| TASK DIRECTIONS |
Go through the material and pull out every line with the string "Xbox" in it.

| GIVEN RECORDS |

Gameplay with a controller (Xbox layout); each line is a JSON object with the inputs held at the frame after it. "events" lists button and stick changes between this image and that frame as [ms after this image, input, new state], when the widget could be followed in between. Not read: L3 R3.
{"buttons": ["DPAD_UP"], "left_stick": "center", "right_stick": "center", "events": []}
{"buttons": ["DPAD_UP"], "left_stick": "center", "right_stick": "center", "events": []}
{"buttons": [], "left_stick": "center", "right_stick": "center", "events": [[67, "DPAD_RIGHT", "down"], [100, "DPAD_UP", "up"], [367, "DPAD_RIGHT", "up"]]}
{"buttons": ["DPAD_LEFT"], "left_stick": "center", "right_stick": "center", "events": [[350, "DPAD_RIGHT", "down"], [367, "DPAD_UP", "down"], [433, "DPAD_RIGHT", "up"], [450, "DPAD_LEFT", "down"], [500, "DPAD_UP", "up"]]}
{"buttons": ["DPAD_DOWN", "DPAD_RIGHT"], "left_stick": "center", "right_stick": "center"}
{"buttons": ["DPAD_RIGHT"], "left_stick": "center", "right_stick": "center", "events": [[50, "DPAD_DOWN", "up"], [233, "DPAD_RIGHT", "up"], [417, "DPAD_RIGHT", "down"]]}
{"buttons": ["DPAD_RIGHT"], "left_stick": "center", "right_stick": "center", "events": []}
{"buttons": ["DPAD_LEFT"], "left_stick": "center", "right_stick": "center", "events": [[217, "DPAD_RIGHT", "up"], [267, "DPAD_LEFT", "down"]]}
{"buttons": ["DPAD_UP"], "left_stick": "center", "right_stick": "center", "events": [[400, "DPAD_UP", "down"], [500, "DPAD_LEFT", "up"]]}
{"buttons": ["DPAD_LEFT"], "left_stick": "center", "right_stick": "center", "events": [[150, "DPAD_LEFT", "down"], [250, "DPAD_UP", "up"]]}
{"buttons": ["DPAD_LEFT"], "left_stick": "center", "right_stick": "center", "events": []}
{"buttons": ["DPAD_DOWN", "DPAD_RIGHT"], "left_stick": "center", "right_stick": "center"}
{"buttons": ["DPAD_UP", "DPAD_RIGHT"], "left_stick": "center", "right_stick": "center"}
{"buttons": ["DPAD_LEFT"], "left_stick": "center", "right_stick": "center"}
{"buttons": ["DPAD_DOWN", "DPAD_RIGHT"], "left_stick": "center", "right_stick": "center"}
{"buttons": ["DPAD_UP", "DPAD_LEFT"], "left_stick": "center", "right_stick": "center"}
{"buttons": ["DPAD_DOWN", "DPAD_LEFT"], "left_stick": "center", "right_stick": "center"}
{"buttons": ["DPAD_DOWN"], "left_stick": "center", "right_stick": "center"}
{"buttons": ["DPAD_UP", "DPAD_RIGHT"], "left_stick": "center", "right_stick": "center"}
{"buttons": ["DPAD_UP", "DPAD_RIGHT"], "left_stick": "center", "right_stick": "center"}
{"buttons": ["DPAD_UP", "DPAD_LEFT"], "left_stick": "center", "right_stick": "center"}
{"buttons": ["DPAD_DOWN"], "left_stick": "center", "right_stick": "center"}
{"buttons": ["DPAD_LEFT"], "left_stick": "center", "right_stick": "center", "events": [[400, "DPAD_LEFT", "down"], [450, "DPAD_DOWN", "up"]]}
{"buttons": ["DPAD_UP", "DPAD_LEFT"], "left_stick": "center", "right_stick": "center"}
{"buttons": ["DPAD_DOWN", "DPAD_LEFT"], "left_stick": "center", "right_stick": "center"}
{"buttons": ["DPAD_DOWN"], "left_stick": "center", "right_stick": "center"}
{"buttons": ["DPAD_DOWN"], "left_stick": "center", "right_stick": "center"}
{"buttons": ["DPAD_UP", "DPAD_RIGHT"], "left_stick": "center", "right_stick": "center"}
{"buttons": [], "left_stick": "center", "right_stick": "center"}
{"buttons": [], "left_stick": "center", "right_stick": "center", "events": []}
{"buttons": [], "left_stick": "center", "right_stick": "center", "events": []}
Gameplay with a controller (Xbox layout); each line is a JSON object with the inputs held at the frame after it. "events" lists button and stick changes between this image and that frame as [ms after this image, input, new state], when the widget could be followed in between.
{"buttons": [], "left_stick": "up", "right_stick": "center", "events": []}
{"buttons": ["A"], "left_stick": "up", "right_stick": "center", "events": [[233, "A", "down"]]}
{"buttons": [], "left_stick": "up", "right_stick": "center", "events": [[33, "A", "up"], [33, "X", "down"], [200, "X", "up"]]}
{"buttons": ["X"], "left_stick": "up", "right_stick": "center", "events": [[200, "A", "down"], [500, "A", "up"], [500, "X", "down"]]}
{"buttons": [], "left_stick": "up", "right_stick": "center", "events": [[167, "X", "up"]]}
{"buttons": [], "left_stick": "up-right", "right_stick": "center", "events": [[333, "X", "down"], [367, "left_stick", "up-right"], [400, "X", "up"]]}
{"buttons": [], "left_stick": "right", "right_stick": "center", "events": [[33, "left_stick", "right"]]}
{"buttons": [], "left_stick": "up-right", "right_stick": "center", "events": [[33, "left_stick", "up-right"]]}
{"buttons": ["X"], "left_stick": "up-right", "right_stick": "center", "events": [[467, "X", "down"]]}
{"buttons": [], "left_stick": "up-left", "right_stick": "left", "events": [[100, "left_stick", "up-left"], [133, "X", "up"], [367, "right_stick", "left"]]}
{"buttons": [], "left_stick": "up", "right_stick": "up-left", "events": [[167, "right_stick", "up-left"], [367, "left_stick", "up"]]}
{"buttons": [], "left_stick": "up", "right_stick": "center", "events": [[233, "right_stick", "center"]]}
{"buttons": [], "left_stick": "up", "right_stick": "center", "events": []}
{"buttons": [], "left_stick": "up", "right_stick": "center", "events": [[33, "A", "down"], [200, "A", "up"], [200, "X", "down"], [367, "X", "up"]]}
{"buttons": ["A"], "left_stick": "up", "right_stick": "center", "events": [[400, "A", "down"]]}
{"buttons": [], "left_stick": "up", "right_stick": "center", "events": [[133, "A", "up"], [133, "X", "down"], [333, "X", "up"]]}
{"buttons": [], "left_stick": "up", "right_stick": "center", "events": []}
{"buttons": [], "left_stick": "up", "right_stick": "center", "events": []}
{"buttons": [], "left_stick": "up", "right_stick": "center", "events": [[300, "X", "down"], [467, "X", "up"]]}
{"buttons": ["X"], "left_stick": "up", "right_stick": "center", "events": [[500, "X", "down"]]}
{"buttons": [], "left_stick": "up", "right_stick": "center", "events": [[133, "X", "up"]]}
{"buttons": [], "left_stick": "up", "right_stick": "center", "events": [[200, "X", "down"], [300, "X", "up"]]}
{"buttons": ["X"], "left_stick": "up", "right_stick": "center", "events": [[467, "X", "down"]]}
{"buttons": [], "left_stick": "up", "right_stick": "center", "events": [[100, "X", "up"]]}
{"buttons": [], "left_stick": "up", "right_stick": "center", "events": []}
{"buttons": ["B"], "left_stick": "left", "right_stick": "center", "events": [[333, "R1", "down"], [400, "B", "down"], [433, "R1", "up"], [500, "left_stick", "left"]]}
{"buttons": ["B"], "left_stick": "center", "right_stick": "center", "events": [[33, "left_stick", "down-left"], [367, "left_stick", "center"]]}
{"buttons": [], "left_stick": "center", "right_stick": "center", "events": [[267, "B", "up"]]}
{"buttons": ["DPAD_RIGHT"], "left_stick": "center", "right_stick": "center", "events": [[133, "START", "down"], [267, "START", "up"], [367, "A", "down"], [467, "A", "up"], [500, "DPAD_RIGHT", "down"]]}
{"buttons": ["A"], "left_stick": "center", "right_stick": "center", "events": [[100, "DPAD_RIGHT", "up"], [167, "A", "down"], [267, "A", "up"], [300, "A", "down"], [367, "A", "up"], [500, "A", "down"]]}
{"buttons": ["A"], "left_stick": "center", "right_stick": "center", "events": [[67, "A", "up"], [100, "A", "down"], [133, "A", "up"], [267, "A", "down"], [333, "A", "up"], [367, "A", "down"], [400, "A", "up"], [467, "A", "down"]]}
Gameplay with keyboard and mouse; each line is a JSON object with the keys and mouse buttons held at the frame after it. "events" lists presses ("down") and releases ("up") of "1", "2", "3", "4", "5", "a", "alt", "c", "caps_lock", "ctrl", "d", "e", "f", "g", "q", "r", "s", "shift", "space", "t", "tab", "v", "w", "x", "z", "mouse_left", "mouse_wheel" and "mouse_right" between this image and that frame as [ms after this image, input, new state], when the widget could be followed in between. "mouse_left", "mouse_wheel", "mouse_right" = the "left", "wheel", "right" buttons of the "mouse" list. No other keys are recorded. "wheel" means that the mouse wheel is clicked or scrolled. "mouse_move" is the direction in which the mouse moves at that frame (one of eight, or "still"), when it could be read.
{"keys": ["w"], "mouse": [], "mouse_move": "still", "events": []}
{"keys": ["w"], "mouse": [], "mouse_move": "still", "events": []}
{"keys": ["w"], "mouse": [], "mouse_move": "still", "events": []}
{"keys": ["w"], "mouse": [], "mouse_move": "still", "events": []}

| RESULT FOR THIS EXERCISE |
Gameplay with a controller (Xbox layout); each line is a JSON object with the inputs held at the frame after it. "events" lists button and stick changes between this image and that frame as [ms after this image, input, new state], when the widget could be followed in between. Not read: L3 R3.
Gameplay with a controller (Xbox layout); each line is a JSON object with the inputs held at the frame after it. "events" lists button and stick changes between this image and that frame as [ms after this image, input, new state], when the widget could be followed in between.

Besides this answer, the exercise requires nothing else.